En définitive, il est désormais possible de constater à l’échelle mondiale, bien qu’à des degrés divers, un ralentissement progressif mais néanmoins inéluctable de l’augmentation de la population. Les propos alarmistes de ces dernières années relatifs à la surpopulation mondiale apparaissent donc de plus en plus infondés. D'année en année, les projections démographiques sont revues à la baisse. La population continue à croître, certes, mais le taux de croissance diminue régulièrement : il est passé de 2,04 % de croissance démographique annuelle en 1960 (maximum atteint historiquement) à environ 1,3 % aujourd'hui. Quant au nombre d'enfants par femme, il a aussi fortement diminué pendant la même période, passant de 5 enfants par femme en moyenne à 2,5. Il apparaît donc qu'aujourd'hui, le principal facteur de croissance de la population doive de plus en plus être trouvé dans l'augmentation de la longévité que dans la fertilité.

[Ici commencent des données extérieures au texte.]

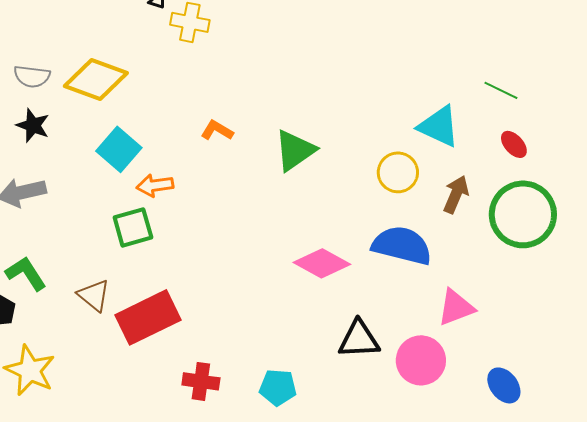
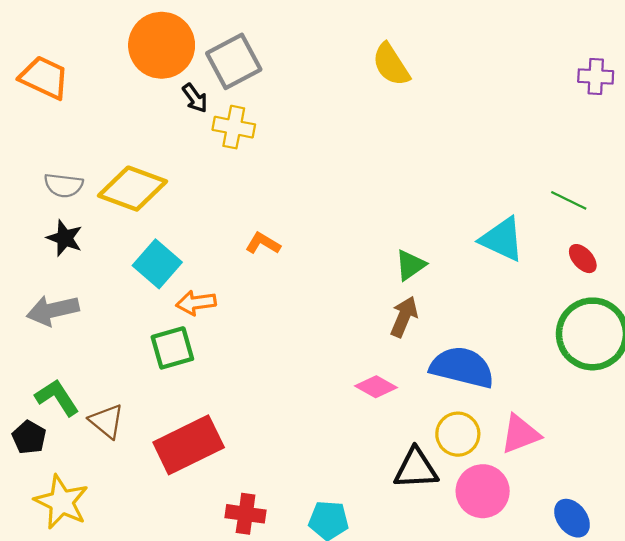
green triangle: (295, 150) -> (410, 265), moved, size x0.7
yellow circle: (398, 172) -> (458, 434), moved
brown arrow: (456, 194) -> (404, 317), moved
pink diamond: (322, 263) -> (376, 387), size x0.7
brown triangle: (94, 295) -> (107, 421), moved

La structure de la population mondiale par âge se modifie rapidement à l'échelle mondiale et ce dans le sens du vieillissement . L'âge médian est passé de 23,5 ans en 1950 à 28 ans aujourd'hui. En 2050, il devrait atteindre 38 ans. Quant aux proportions respectives de personnes âgées de moins de 15 ans et de plus de 60 ans, elles seront passées de 34 % et 8 % en 1950 à 20 et 22 % en 2050. Il faut donc se rendre à l'évidence : si la tendance actuelle se maintient, il n'y aura pas d'explosion démographique à l'échelle de la planète et ce qui s'est passé au XXème siècle du point de vue de la démographie ne se répétera pas. La population mondiale devrait se stabiliser à 10 milliards au XXIème siècle.